Greg Gaines knows he is socially awkward, and instead of finding a highschool group to hang out with like the normal people at his school, he joins all of them and none of them, maintaining casual relationships with the members of each clique. His favorite passtime, as one might guess from the statement above, is not a "normal" passtime; he creates film with his only real friend, Earl, an agressive, slightly insane youth around his age that only became his best friend through a video game session and a movie. Greg is completely content with how things are going, as he manages to avoid the drama of highschool. To him, it starts as a normal, successful senior year.
Until an old girlfriend of his is diagnosed with lukemia.
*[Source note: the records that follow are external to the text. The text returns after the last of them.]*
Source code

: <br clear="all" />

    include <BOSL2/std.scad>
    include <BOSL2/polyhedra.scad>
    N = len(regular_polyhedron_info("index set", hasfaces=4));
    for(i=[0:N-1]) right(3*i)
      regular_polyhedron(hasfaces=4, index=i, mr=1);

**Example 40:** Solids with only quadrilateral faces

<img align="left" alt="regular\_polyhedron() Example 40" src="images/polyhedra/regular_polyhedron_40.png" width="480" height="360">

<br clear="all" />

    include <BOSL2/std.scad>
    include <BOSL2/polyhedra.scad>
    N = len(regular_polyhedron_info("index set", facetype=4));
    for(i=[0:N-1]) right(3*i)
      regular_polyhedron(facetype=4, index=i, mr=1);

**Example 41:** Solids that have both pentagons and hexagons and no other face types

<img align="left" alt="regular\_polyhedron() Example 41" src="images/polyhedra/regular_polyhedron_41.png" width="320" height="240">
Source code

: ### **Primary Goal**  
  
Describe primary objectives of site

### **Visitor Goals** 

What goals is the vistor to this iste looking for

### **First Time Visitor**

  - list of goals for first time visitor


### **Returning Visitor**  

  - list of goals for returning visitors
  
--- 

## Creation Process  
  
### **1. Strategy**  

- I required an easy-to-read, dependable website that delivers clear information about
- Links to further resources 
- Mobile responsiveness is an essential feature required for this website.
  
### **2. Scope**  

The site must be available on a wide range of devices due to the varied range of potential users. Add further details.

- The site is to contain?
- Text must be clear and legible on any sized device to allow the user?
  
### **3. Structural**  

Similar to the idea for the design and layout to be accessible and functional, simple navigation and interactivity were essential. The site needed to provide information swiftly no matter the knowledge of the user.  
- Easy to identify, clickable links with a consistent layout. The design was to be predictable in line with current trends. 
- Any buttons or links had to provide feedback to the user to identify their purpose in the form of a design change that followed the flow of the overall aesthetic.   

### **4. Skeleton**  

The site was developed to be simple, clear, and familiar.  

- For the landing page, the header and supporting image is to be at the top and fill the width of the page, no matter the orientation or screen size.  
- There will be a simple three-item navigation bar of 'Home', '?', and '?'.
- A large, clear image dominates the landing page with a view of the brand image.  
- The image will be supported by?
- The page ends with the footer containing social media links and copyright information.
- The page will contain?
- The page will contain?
This wouldn't have affected Greg much, since his only friend is Earl, except his mother decides that Greg has to hang out with Rachel.
If you are expecting a sweet, inspiring, romantic story in which Greg and Rachel fall in love, and that love urges Rachel to fight and win the fight, TURN BACK NOW. Avoid this book at all costs. Greg doesn't fall in love with Rachel again, she doesn't feel romantically towards him, and she doesn't make it.
However, that doesn't make this book any less incredible.
Greg experiences a slight character change, despite stating in the beginning that he didn't. He doesn't necessarily believe in his filmaking skills, but he gives them a shot after Rachel's death. He realizes how selfish he was as Rachel suffered, his inspirational video for her centered aroung him and Earl.
Add an interesting, quirky, original story to developed characters and a unique writing style featuring lists, script-type scenes, and third person dialogues, and you get Me and Earl and the Dying Girl.
In short, it isn't particularly touching or inspirational, but it is a deep read, definitely worth at least looking into.